> _Task_: Nothing but the lines from the one containing "Slavni Ešref Tek" through the final line of the data should be repeated, and each must be exact.

+---+

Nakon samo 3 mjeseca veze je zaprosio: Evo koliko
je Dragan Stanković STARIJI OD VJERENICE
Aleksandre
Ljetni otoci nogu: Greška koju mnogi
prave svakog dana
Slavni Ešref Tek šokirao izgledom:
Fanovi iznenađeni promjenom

+---+

> _Response to this task_:
Slavni Ešref Tek šokirao izgledom:
Fanovi iznenađeni promjenom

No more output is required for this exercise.